I've looked at the docs and could not find an answer to my question, hoping someone here knows. Here is some sample code:
N_FOLDS= 5
model = lgb.LGBMClassifier()
default_params = model.get_params()
#overwriting a param
default_params['objective'] = 'regression'
cv_results = lgb.cv(default_params, train_set, num_boost_round = 100000, nfold = N_FOLDS,
early_stopping_rounds = 100, metrics = 'rmse', seed = 50, stratified=False)
I get a dictionary like this with 6 distinct values:
{'rmse-mean': [635.2078190031074,
632.0847253839236,
629.6661071275558,
627.9721515847672,
626.6712284533291,
625.293530527769],
'rmse-stdv': [197.5088741303537,
198.66960690389863,
199.56134068525006,
200.25929541235243,
200.8251430042537,
201.50213772830526]}
At first, I thought the values in that dictionary corresponded to the RMSE for each of the folds (which in this case is 5), but it doesn't seem to be that way. The dictionary looks like its descending on RMSE value.
Does anyone know what each value corresponds to?
It does not correspond to the fold but rather to the cv result (mean of RMSE across all test folds) for each boosting round, you can see this very clearly if we do say just 5 rounds and print the results each round:
import lightgbm as lgb
from sklearn.datasets import load_boston
X, y = load_boston(return_X_y=True)
train_set = lgb.Dataset(X,label = y)
params = {'learning_rate': 0.05,'num_leaves': 4,'subsample': 0.5}
cv_results = lgb.cv(params, train_set, num_boost_round = 5, nfold = N_FOLDS, verbose_eval = True,
early_stopping_rounds = None, metrics = 'rmse', seed = 50, stratified=False)

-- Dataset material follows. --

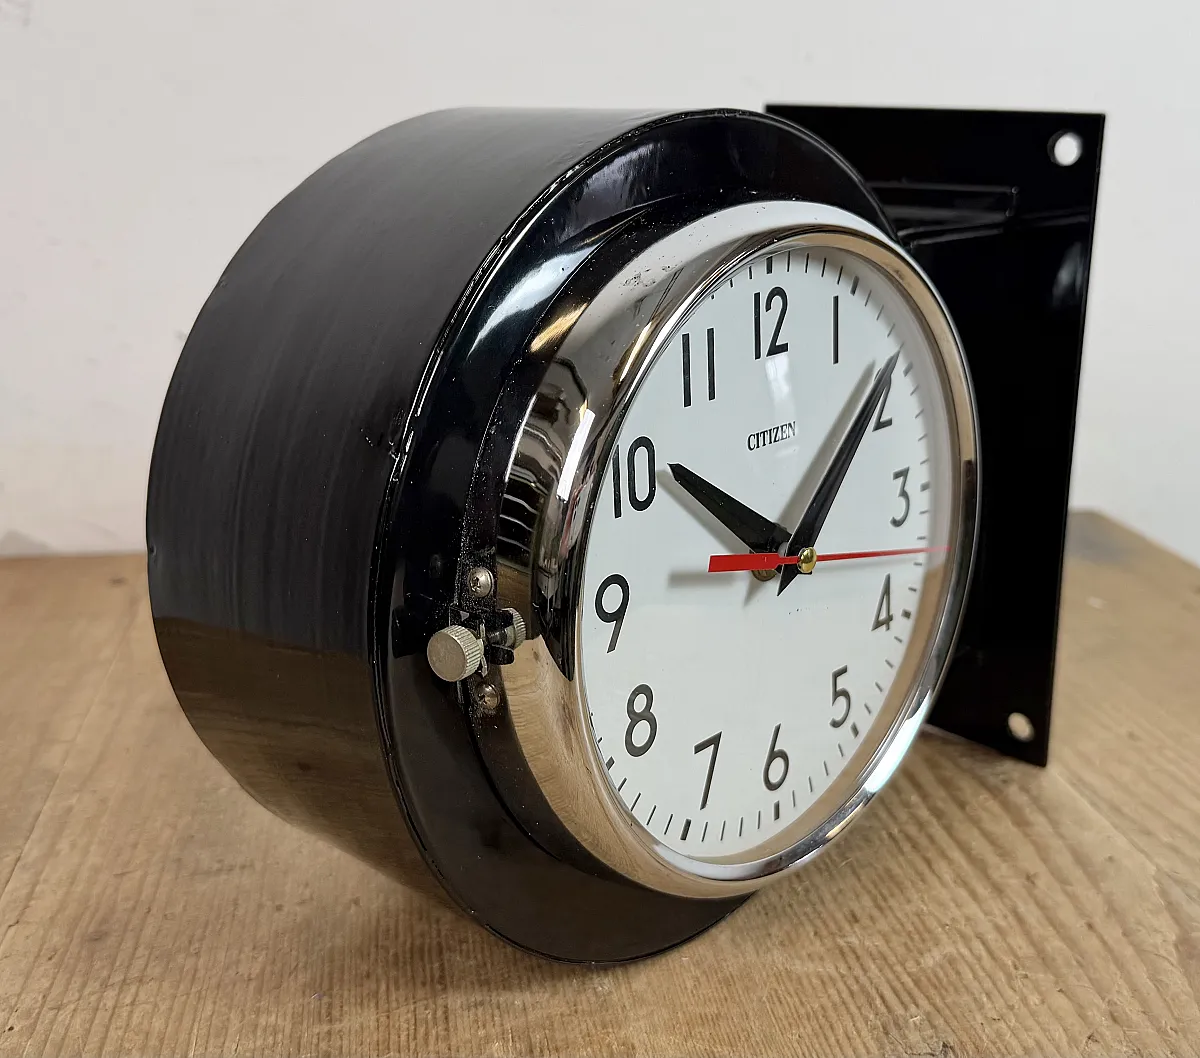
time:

[LightGBM] [Info] Total Bins 1251
[LightGBM] [Info] Number of data points in the train set: 404, number of used features: 13
[LightGBM] [Info] Start training from score 22.585149
[LightGBM] [Info] Start training from score 22.109406
[LightGBM] [Info] Start training from score 22.579703
[LightGBM] [Info] Start training from score 22.784158
[LightGBM] [Info] Start training from score 22.599010
[1] cv_agg's rmse: 8.86903 + 0.88135
[2] cv_agg's rmse: 8.58355 + 0.860252
[3] cv_agg's rmse: 8.31477 + 0.842578
[4] cv_agg's rmse: 8.06201 + 0.82627
[5] cv_agg's rmse: 7.8268 + 0.800053
import pandas as pd
pd.DataFrame(cv_results)
rmse-mean rmse-stdv
0 8.869030 0.881350
1 8.583552 0.860252
2 8.314774 0.842578
3 8.062014 0.826270
4 7.826800 0.800053
In your post, you set the early_stopping_rounds = 100
and used the default of learning rate = 0.1
which might be a bit high depending on your data, so chances are that it stopped after 6 rounds.

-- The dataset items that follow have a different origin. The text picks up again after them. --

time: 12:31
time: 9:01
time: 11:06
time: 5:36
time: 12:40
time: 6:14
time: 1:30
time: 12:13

Using the same example above, you can that if we set early_stopping_rounds = 100
, it evaluates the improvement in metric every 100 rounds and returns the result 100 rounds before it stopped:
cv_results = lgb.cv(params, train_set, num_boost_round = 2000, nfold = N_FOLDS,
verbose_eval = True,early_stopping_rounds = 100, metrics = 'rmse',
seed = 50, stratified=False)
[...]
[1475] cv_agg's rmse: 3.20605 + 0.50213
[1476] cv_agg's rmse: 3.20616 + 0.501997
[1477] cv_agg's rmse: 3.20607 + 0.501998
[1478] cv_agg's rmse: 3.20636 + 0.501865
[1479] cv_agg's rmse: 3.20631 + 0.501905
[1480] cv_agg's rmse: 3.20633 + 0.501731
[1481] cv_agg's rmse: 3.20659 + 0.501494
[1482] cv_agg's rmse: 3.2068 + 0.502046
[1483] cv_agg's rmse: 3.20687 + 0.50213
[1484] cv_agg's rmse: 3.20701 + 0.502265
[1485] cv_agg's rmse: 3.20717 + 0.502096
[1486] cv_agg's rmse: 3.2072 + 0.501779
[1487] cv_agg's rmse: 3.20722 + 0.501613
[1488] cv_agg's rmse: 3.20718 + 0.501308
[1489] cv_agg's rmse: 3.20701 + 0.501232
pd.DataFrame(cv_results).shape
(1389, 2)
If you want an estimate of the rmse from your model, take the last value.